The LPR is an inflammatory reaction caused by the backflow of gastric acid, which leads to laryngitis and pharyngitis.33 We found that those having symptoms suggesting LPR (RSI > 13) had a four-fold increased risk of hoarseness. Block et al found in their study on the role of LPR in children with hoarseness in a sample size of 337 participants that 47% of the children who presented with the main complaint of hoarseness were diagnosed with LPR and 68% of patients showed improvement in hoarseness after initiating anti-reflux management.18 Moreover, Gumpert et al found in their study that 90% of children with hoarseness had endoscopic signs of LPR.34 Carr et al described the endoscopic findings of LPR in their study as: lingual tonsillar hyperplasia, postglottic edema, and arytenoid edema.35 Remarkably, the study of Block et al found that 48% of patients diagnosed with LPR had no cough or throat clearing, which are the most common symptoms seen in children with LPR. Hence, hoarseness in children is an important key to diagnosing LPR.18 Most studies in the literature correlate the endoscopic finding of LPR with subjective complaints of hoarseness i.e. there is no acoustic voice analysis for hoarseness with an objective assessment.
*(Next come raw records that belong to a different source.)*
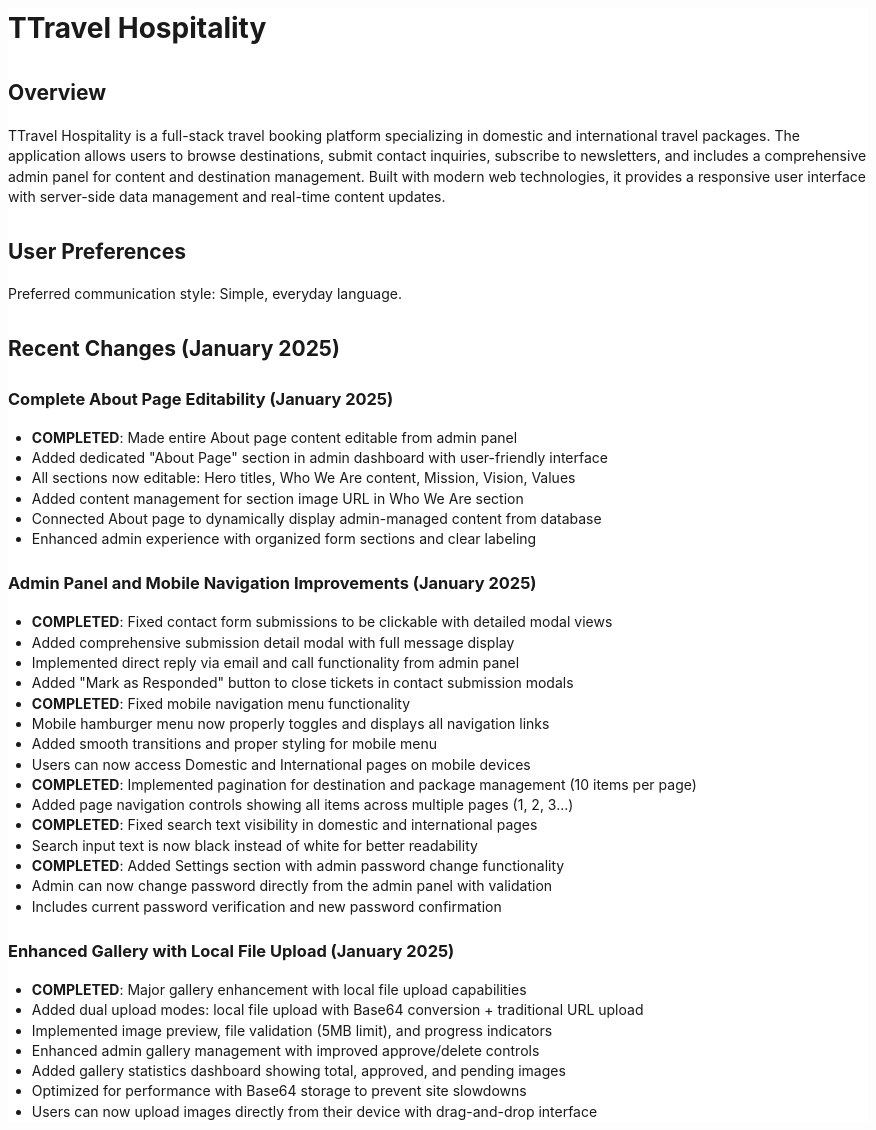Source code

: # TTravel Hospitality

## Overview

TTravel Hospitality is a full-stack travel booking platform specializing in domestic and international travel packages. The application allows users to browse destinations, submit contact inquiries, subscribe to newsletters, and includes a comprehensive admin panel for content and destination management. Built with modern web technologies, it provides a responsive user interface with server-side data management and real-time content updates.

## User Preferences

Preferred communication style: Simple, everyday language.

## Recent Changes (January 2025)

### Complete About Page Editability (January 2025)
- **COMPLETED**: Made entire About page content editable from admin panel
- Added dedicated "About Page" section in admin dashboard with user-friendly interface
- All sections now editable: Hero titles, Who We Are content, Mission, Vision, Values
- Added content management for section image URL in Who We Are section
- Connected About page to dynamically display admin-managed content from database
- Enhanced admin experience with organized form sections and clear labeling

### Admin Panel and Mobile Navigation Improvements (January 2025)
- **COMPLETED**: Fixed contact form submissions to be clickable with detailed modal views
- Added comprehensive submission detail modal with full message display
- Implemented direct reply via email and call functionality from admin panel
- Added "Mark as Responded" button to close tickets in contact submission modals
- **COMPLETED**: Fixed mobile navigation menu functionality
- Mobile hamburger menu now properly toggles and displays all navigation links
- Added smooth transitions and proper styling for mobile menu
- Users can now access Domestic and International pages on mobile devices
- **COMPLETED**: Implemented pagination for destination and package management (10 items per page)
- Added page navigation controls showing all items across multiple pages (1, 2, 3...)
- **COMPLETED**: Fixed search text visibility in domestic and international pages
- Search input text is now black instead of white for better readability
- **COMPLETED**: Added Settings section with admin password change functionality
- Admin can now change password directly from the admin panel with validation
- Includes current password verification and new password confirmation

### Enhanced Gallery with Local File Upload (January 2025)
- **COMPLETED**: Major gallery enhancement with local file upload capabilities
- Added dual upload modes: local file upload with Base64 conversion + traditional URL upload
- Implemented image preview, file validation (5MB limit), and progress indicators
- Enhanced admin gallery management with improved approve/delete controls
- Added gallery statistics dashboard showing total, approved, and pending images
- Optimized for performance with Base64 storage to prevent site slowdowns
- Users can now upload images directly from their device with drag-and-drop interface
However, Niedzielska et al conducted a study on 11 participants in whom reflux disease was confirmed with pH-metric assessment in the esophagus as well as objective voice measurements with lupolaryngoscopy, stroboscopy, and acoustic voice analysis (jitter, shimmer, harmonic/noise ratio, and phonation time).36They confirmed the correlation between an inflammatory changed larynx and voice disorders.
To our knowledge, our study is the first large-scale study that has examined hoarseness in school-aged children in Saudi Arabia and investigated its related risk factors. However, our study had some limitations, including the subjective nature of the tools used (RSI and CVHI-10-P) and the lack of appropriate objective clinical and endoscopic evaluations of the larynx and head and neck region to confirm the diagnosis. Furthermore, one cannot solely depend on RSI for the diagnosis of LPR and more appropriate diagnostic tools such as an assessment of the patient’s pH levels are needed.37However, clinical assessment was offered to the children of interested parents for further evaluation of their child’s voice, but these findings were not included in the current study. Using a cross-sectional design limited the ability to identify the temporal sequences of events, thus causality of identified risk factors could not be established, especially considering the retrospective nature of the questionnaire and the possibility of recall bias and measurement error. However, due to the aim of covering a large sample of schools (n= 21) in the eastern province of the Kingdom, parents were contacted by their child’s class teacher via an online self-completed questionnaire that, unfortunately, resulted in a limited response rate from the parents, and consequently a possibility of selection bias. However, the resulting prevalence and risk estimations of associated factors of hoarseness in our study were comparable to those reported in the literature and therefore our results could be considered feasible.
In fact, the limited response rate might indicate the possibility of a low level of parental awareness regarding voice disorders in children and the need for further parental education to raise their awareness in the future.